[[ SOURCE INFORMATION, beginning ]]
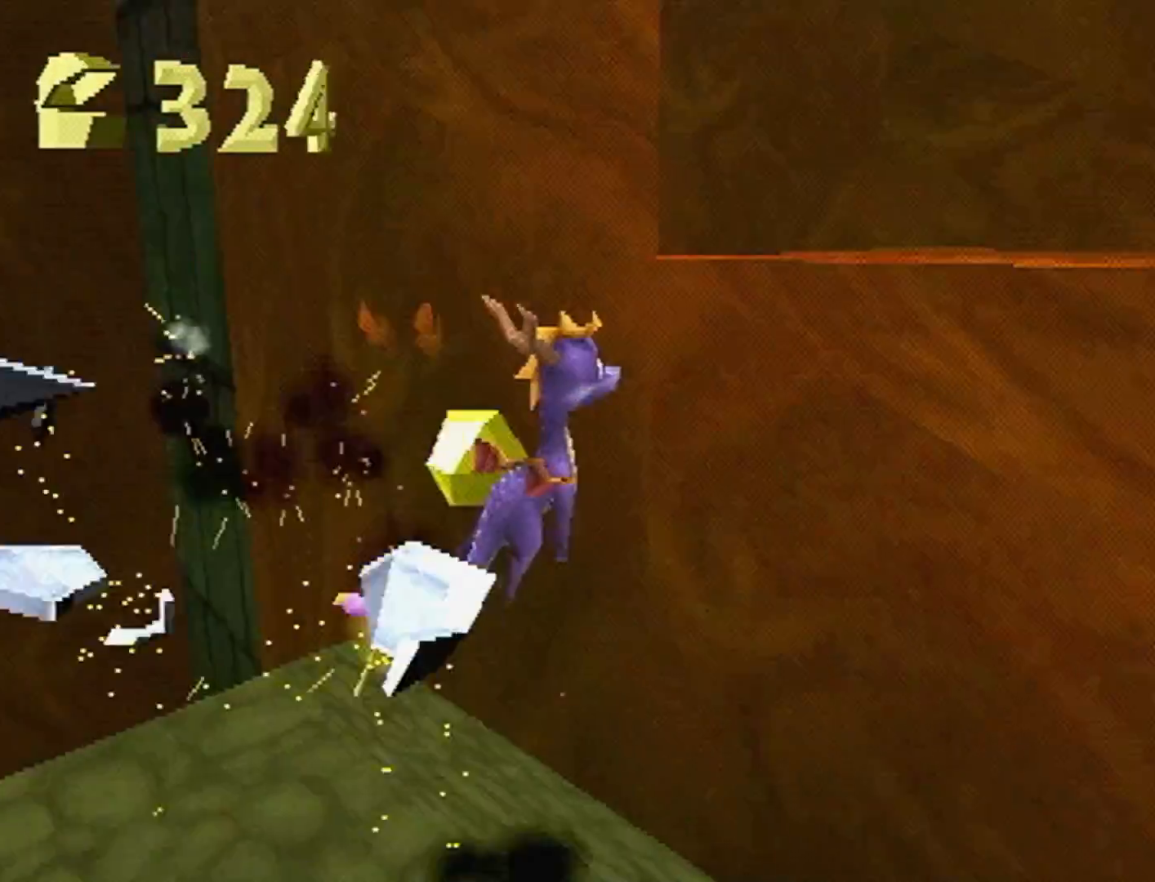
{"dt_ms": 500, "buttons": ["SQUARE"], "left_stick": "up-left", "events": [[67, "SQUARE", "down"], [133, "CROSS", "down"], [133, "SQUARE", "up"], [267, "L2", "up"], [333, "CROSS", "up"], [333, "left_stick", "up"], [367, "SQUARE", "down"], [400, "left_stick", "up-left"]]}
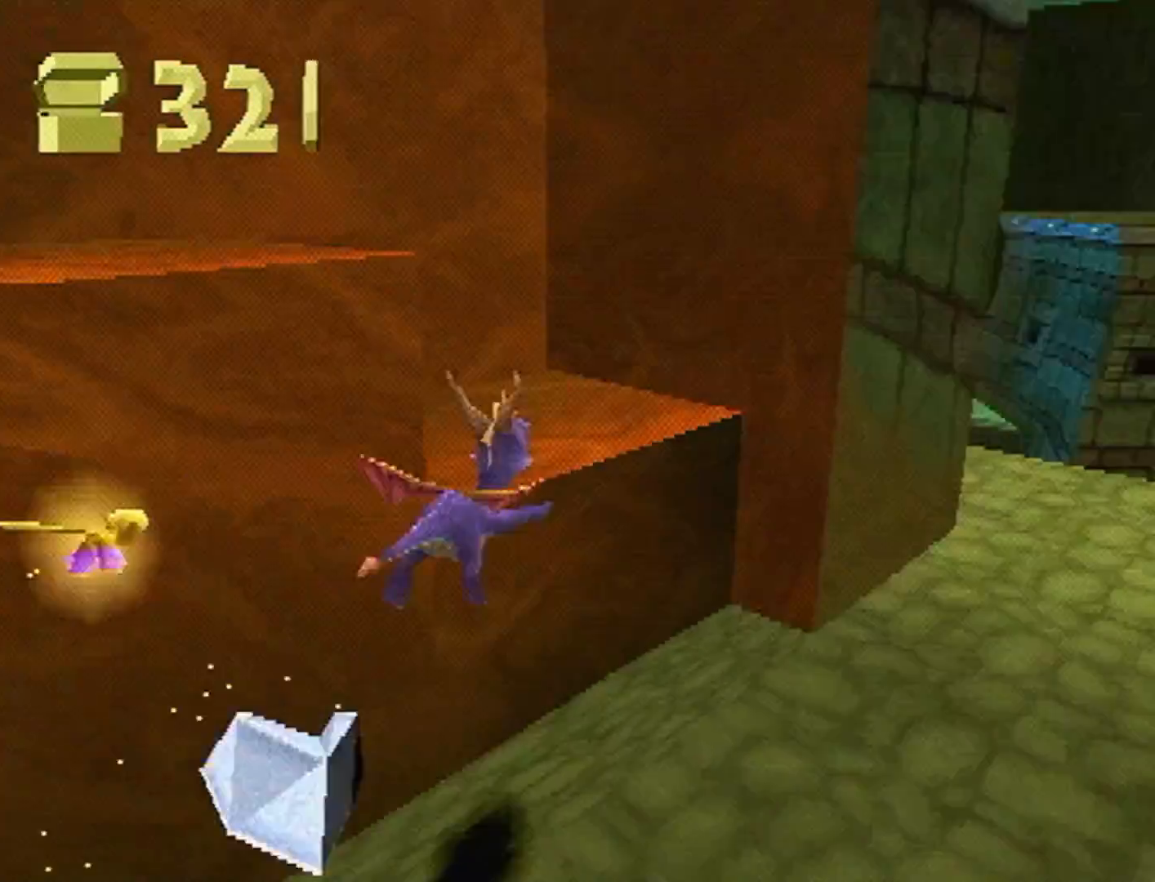
{"dt_ms": 500, "buttons": [], "left_stick": "left", "events": [[100, "SQUARE", "up"], [133, "left_stick", "left"], [167, "CROSS", "down"], [467, "CROSS", "up"]]}
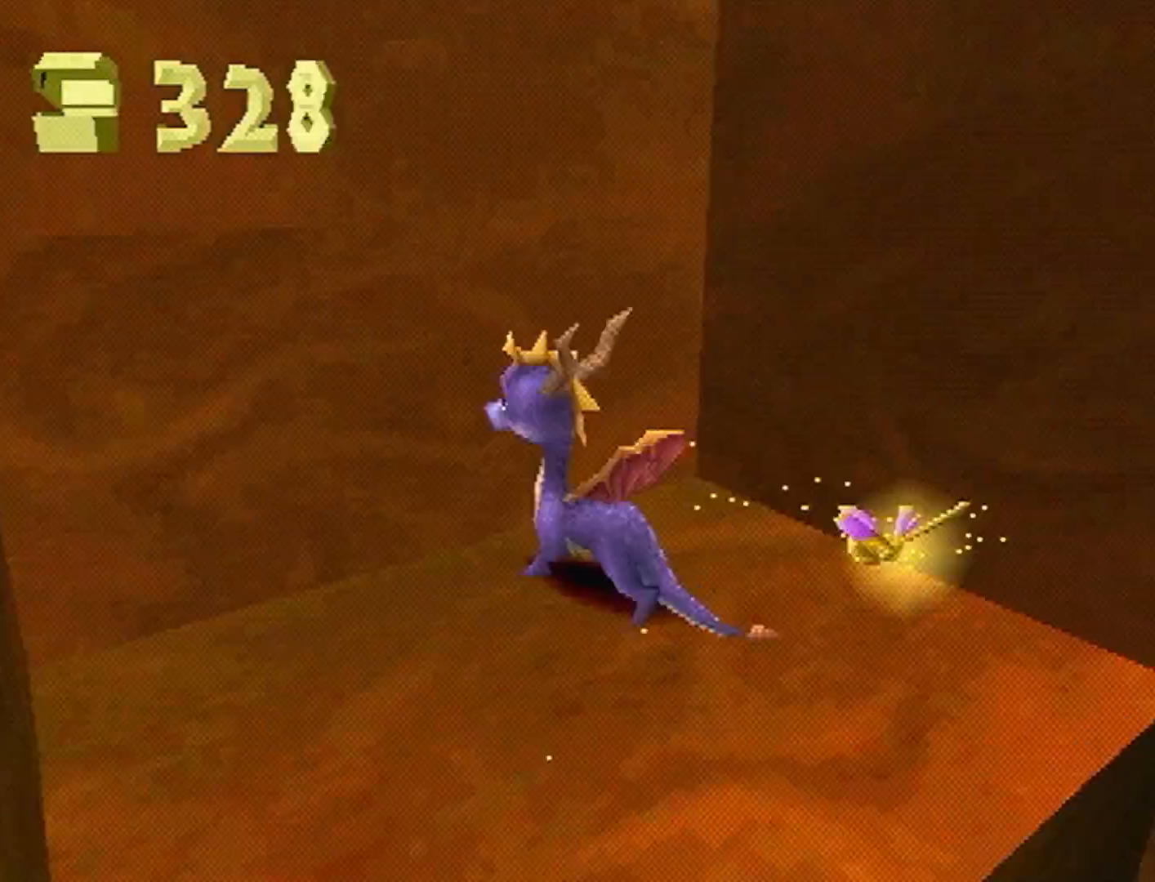
{"dt_ms": 500, "buttons": ["SQUARE"], "left_stick": "left", "events": [[67, "CROSS", "down"], [133, "left_stick", "up-left"], [333, "CROSS", "up"], [400, "SQUARE", "down"], [400, "left_stick", "left"]]}
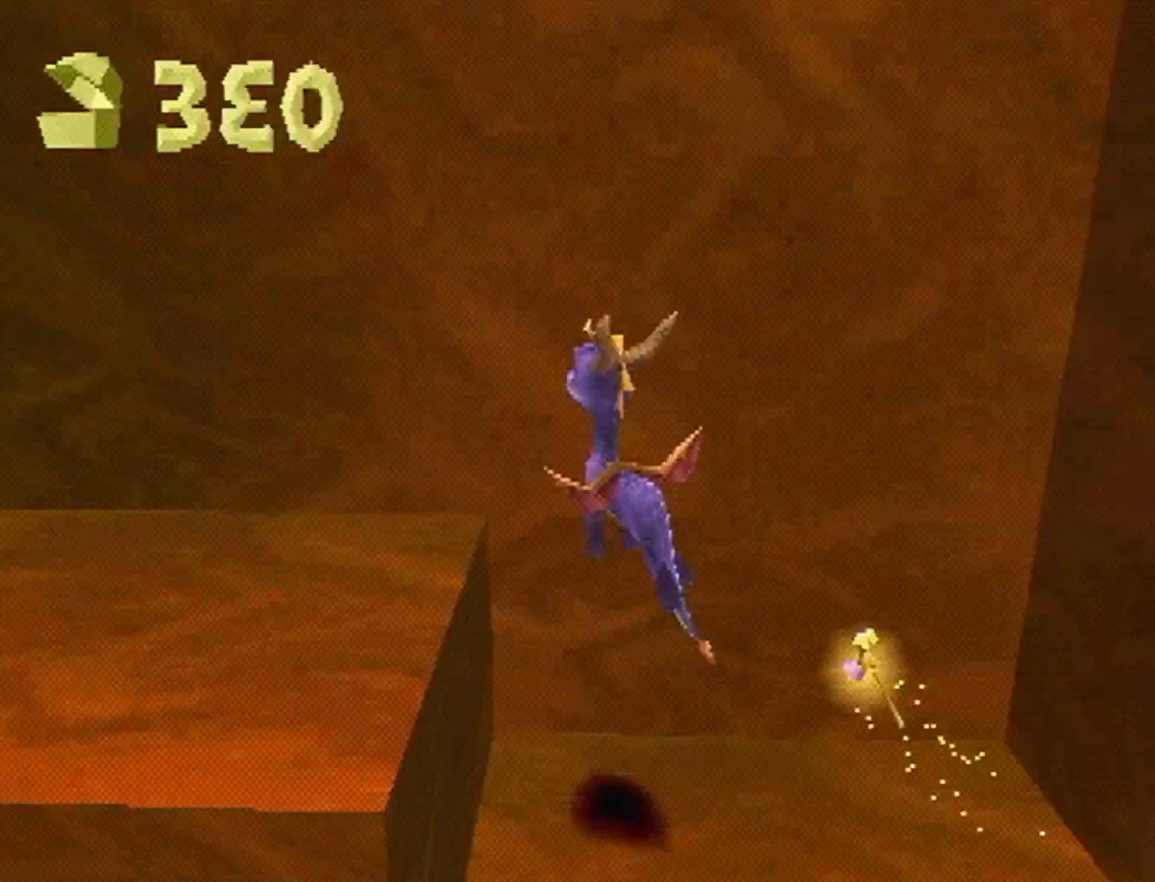
{"dt_ms": 500, "buttons": ["SQUARE"], "left_stick": "left", "events": [[100, "SQUARE", "up"], [167, "CROSS", "down"], [200, "left_stick", "up"], [433, "CROSS", "up"], [467, "left_stick", "left"], [500, "SQUARE", "down"]]}
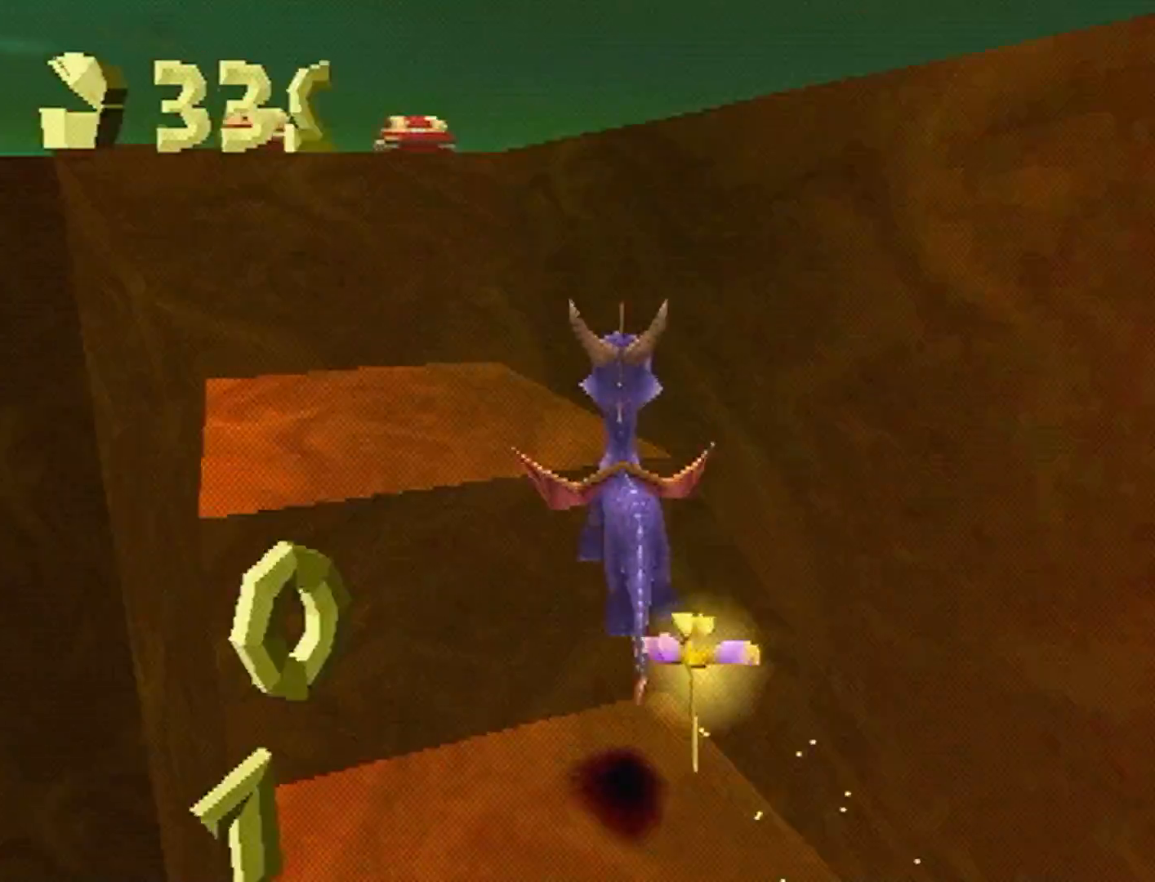
{"dt_ms": 500, "buttons": ["CROSS"], "left_stick": "up-left", "events": [[200, "SQUARE", "up"], [267, "CROSS", "down"], [300, "left_stick", "up-left"]]}
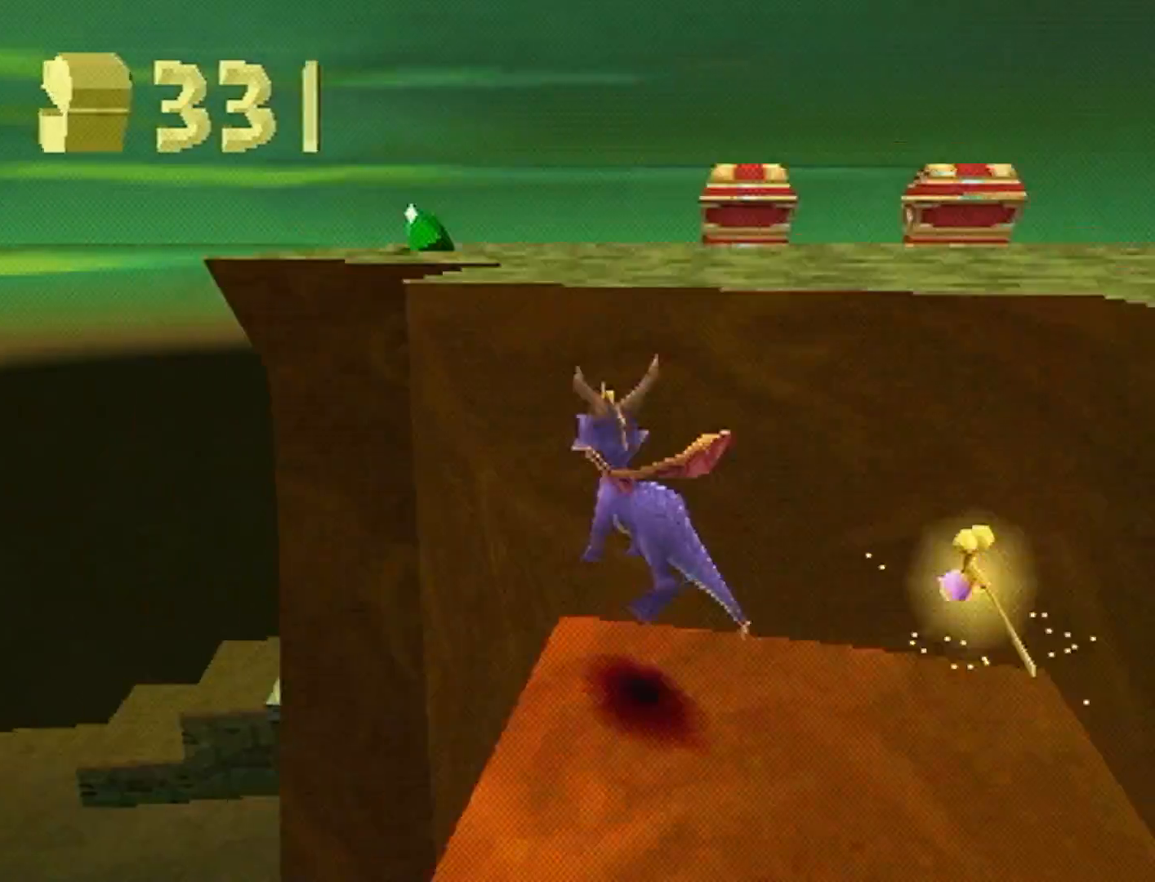
{"dt_ms": 1000, "buttons": ["SQUARE"], "left_stick": "up-left"}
[[ SOURCE INFORMATION, end ]]
- [WHAT NEEDS TO BE DONE] Every line in the entries above that has the word "CROSS" should be identified and copied.

- [YOUR RESPONSE]
{"dt_ms": 500, "buttons": ["SQUARE"], "left_stick": "up-left", "events": [[67, "SQUARE", "down"], [133, "CROSS", "down"], [133, "SQUARE", "up"], [267, "L2", "up"], [333, "CROSS", "up"], [333, "left_stick", "up"], [367, "SQUARE", "down"], [400, "left_stick", "up-left"]]}
{"dt_ms": 500, "buttons": [], "left_stick": "left", "events": [[100, "SQUARE", "up"], [133, "left_stick", "left"], [167, "CROSS", "down"], [467, "CROSS", "up"]]}
{"dt_ms": 500, "buttons": ["SQUARE"], "left_stick": "left", "events": [[67, "CROSS", "down"], [133, "left_stick", "up-left"], [333, "CROSS", "up"], [400, "SQUARE", "down"], [400, "left_stick", "left"]]}
{"dt_ms": 500, "buttons": ["SQUARE"], "left_stick": "left", "events": [[100, "SQUARE", "up"], [167, "CROSS", "down"], [200, "left_stick", "up"], [433, "CROSS", "up"], [467, "left_stick", "left"], [500, "SQUARE", "down"]]}
{"dt_ms": 500, "buttons": ["CROSS"], "left_stick": "up-left", "events": [[200, "SQUARE", "up"], [267, "CROSS", "down"], [300, "left_stick", "up-left"]]}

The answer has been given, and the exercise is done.